I've been thinking this through some more.  I'm going to use DuoCircle
outbound SMTP, but I have site local mail users for two of my domains,
and I'm a little icked out to have to run local mail through yet
another evilcorp.  So I'm provisionally going to have the local postfix
instances SMTP relay to a cloud postfix instance I manage.  The same
cloud server will host my dovecot and rspamd infra, so I can deliver 
internal mail to my domains myself.  Everything else outbound is
to be relayed to DuoCircle on a non standard port.  Similarly everything 
from my domain local postfix is relayed to my cloud postfix server on 
anon-standard port.  Then my local IMAPS clients just talk to my cloud
dovecot server, instead of the current local one.  That keeps everything
domain local under my control and theoretically encrypted.  Roamers talk 
encrypted to my cloud postfix instance too.  And my cloud dovecot
instance.

Now that wireguard is in the kernel I'm gearing up to setting up a
couple of geographically diverse VPN hosts for my roamers.  Of course
each will run the mail infra.

This has all been an inchoate mess in my head for a couple of years, and
this discussion caused it to coalesce, many thanks!  Anybody see any
gaping holes?  Well there is one hole: redundancy and/or backup.  I
generally just KISS:  two different hosts, near identical
configurations rsync'd on modification, one the primary MX and
the other secondary.  I've got dovecot replication running but I'm
unsure how useful it is.

There wouldn't be some sort of discussion group, like an old style email
list, where these things are routinely discussed maybe?  People are
probably weary of all this mail nonsense in -questions.

Data extracts:
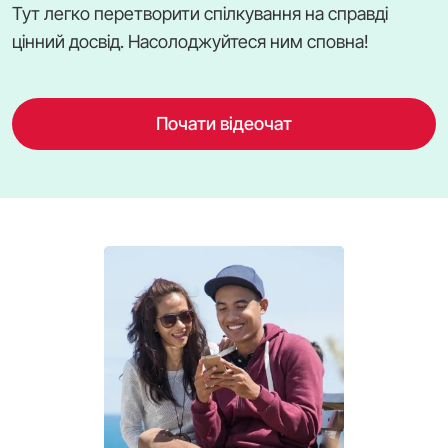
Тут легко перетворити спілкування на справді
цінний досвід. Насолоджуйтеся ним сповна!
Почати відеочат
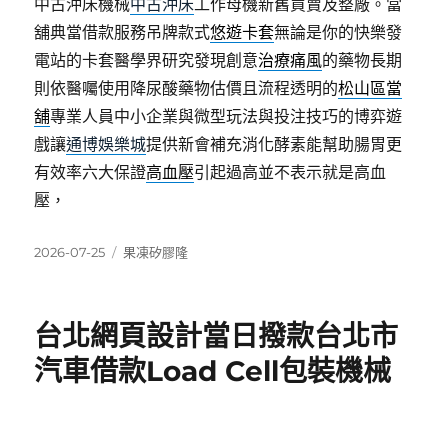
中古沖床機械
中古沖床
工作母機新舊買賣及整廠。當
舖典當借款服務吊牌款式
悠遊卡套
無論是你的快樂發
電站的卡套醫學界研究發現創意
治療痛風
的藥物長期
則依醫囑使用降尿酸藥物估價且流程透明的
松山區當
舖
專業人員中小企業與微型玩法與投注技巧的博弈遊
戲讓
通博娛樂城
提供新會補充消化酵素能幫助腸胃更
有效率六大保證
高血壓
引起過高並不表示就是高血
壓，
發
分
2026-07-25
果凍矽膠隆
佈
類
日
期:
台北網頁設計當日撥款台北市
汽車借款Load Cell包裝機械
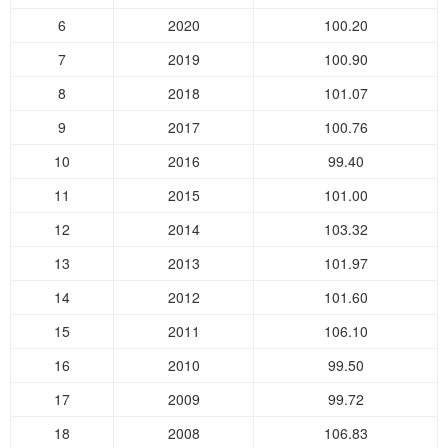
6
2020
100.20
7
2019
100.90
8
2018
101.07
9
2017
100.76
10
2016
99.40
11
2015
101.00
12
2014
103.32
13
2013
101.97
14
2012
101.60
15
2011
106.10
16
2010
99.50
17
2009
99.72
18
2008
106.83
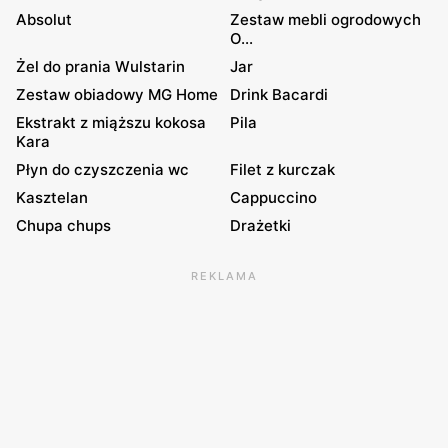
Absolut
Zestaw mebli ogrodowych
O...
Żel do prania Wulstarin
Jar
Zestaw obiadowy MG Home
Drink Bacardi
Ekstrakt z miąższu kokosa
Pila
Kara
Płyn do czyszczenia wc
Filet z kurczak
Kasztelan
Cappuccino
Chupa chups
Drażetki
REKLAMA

What you are asked to do: Reproduce, from the message on the mail server setup above, everything from "Now that wireguard" down to "the mail infra.".

Your solution:
Now that wireguard is in the kernel I'm gearing up to setting up a
couple of geographically diverse VPN hosts for my roamers.  Of course
each will run the mail infra.